Guardrails provide semantic understanding (is this action safe?), while sandboxing provides hard boundaries (this action is impossible). Use both.

Monitoring and Iteration

Track what your agents are doing:

// Daily metrics check
const metrics = await vettly.openclaw.guardrails.getMetrics({
days: 7,
});

// Alert on unusual patterns
if (metrics.blocked > metrics.totalDecisions * 0.1) {
alert('More than 10% of agent actions blocked - investigate');
}

if (metrics.topBlockedActions.some(a => a.type === 'network')) {
alert('Agent attempting unexpected network access');
}

Review blocked actions regularly:

• Many blocks on the same action: the agent may need a different approach, or the policy may be too restrictive
• New action types appearing: the agent's behavior is evolving — update the policy
• Blocks from new agents or skills: a newly installed skill may be misbehaving

Key Principles

1. Authorize actions, not just text.
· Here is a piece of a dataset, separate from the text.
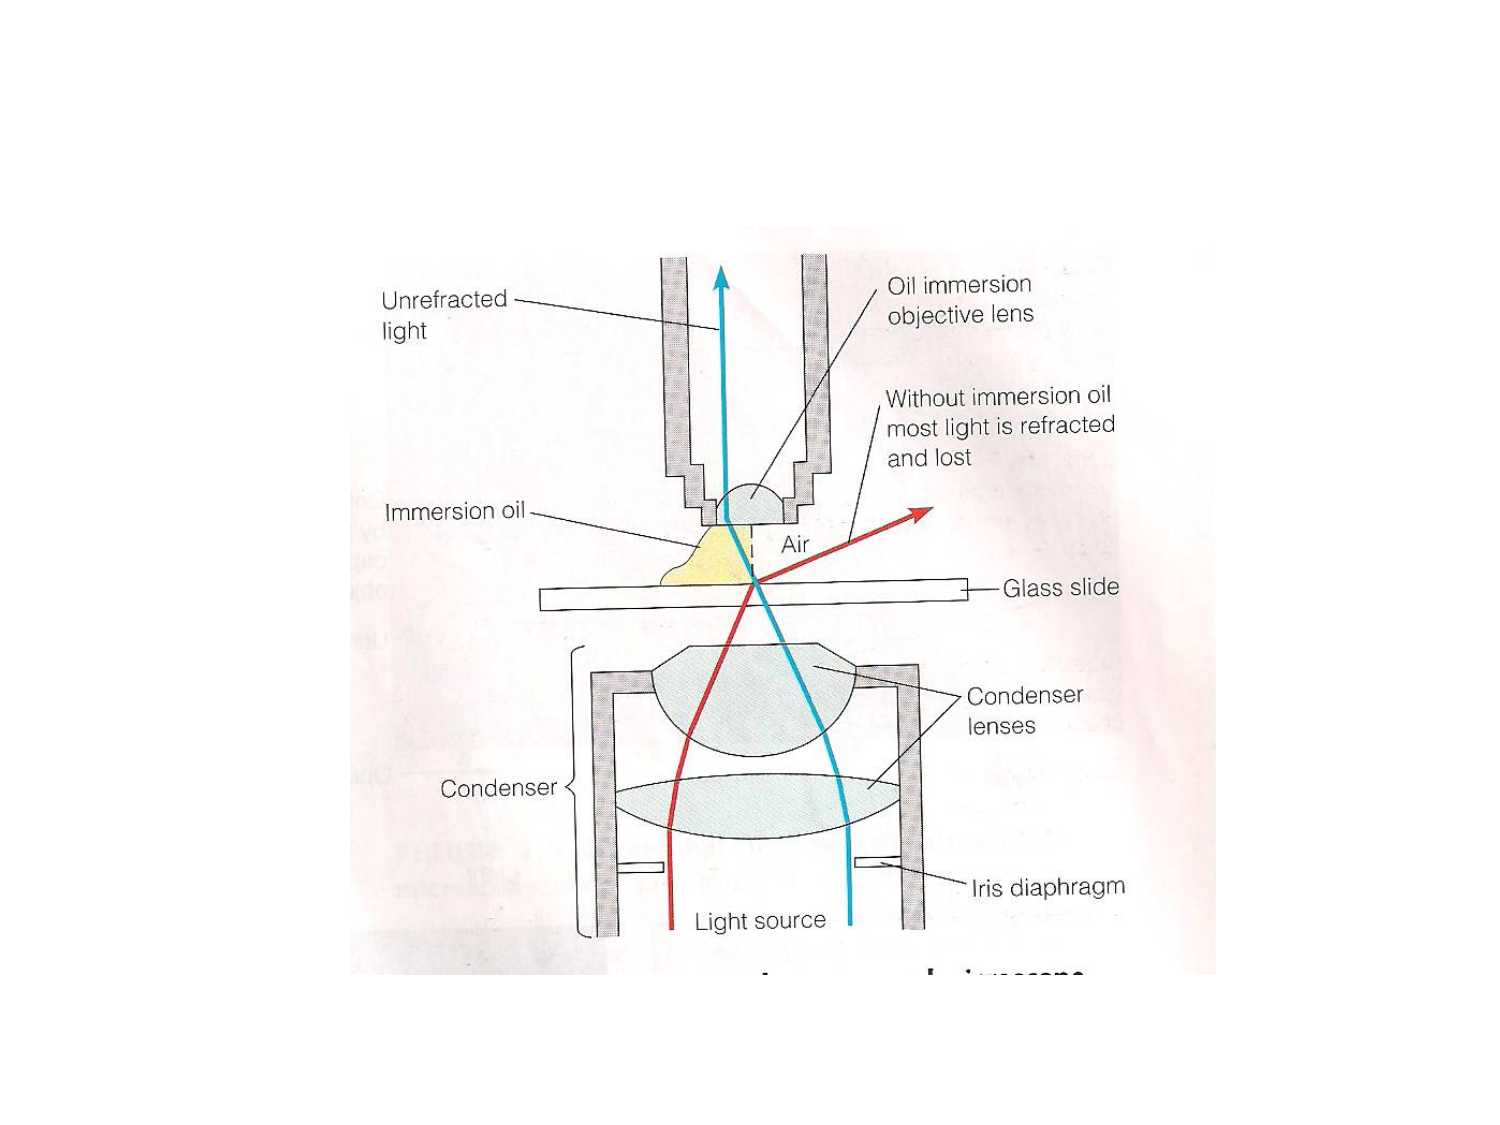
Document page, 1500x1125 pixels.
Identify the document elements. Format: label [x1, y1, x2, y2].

picture [350, 225, 1216, 975]
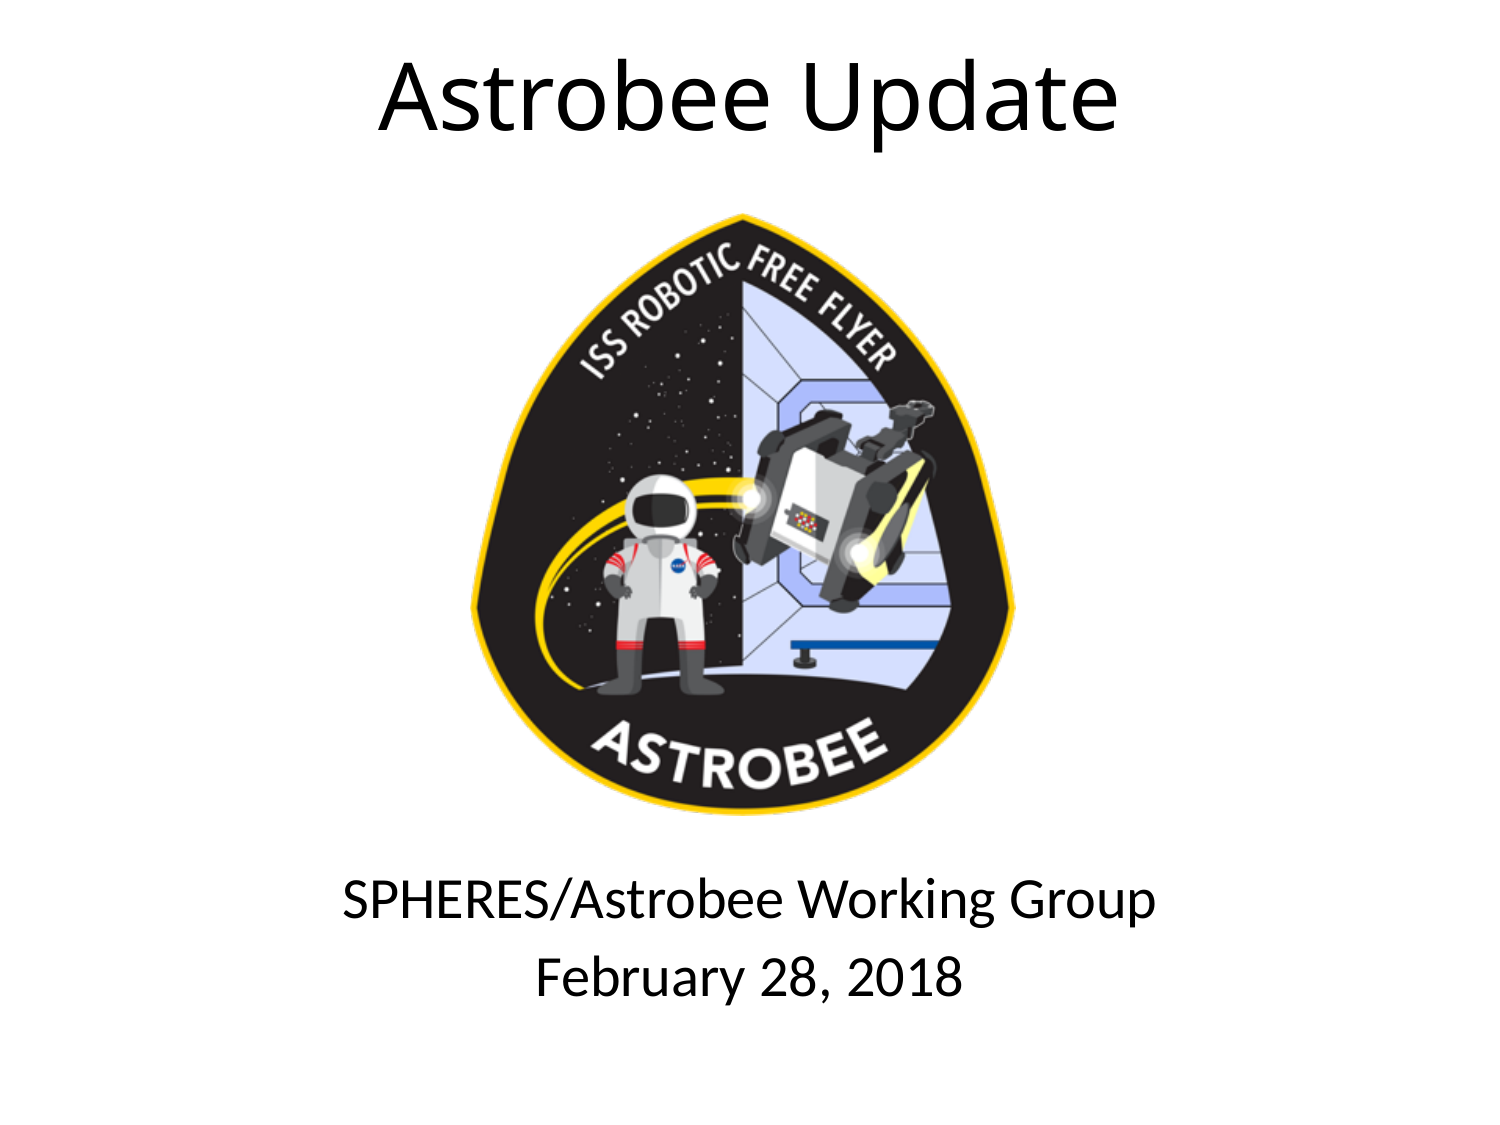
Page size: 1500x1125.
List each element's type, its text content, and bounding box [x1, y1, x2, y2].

Content moderation for agent output is necessary but not sufficient.
2. Fail closed by default. Availability is less important than safety for autonomous agents.
3. Vet skills before install. Don't let agents install tools with dangerous permission combinations.
4. Layer defenses. Prompt safety + runtime authorization + sandboxing. No single layer is enough.
5. Log everything. Every decision, every action, every policy version. You need the audit trail.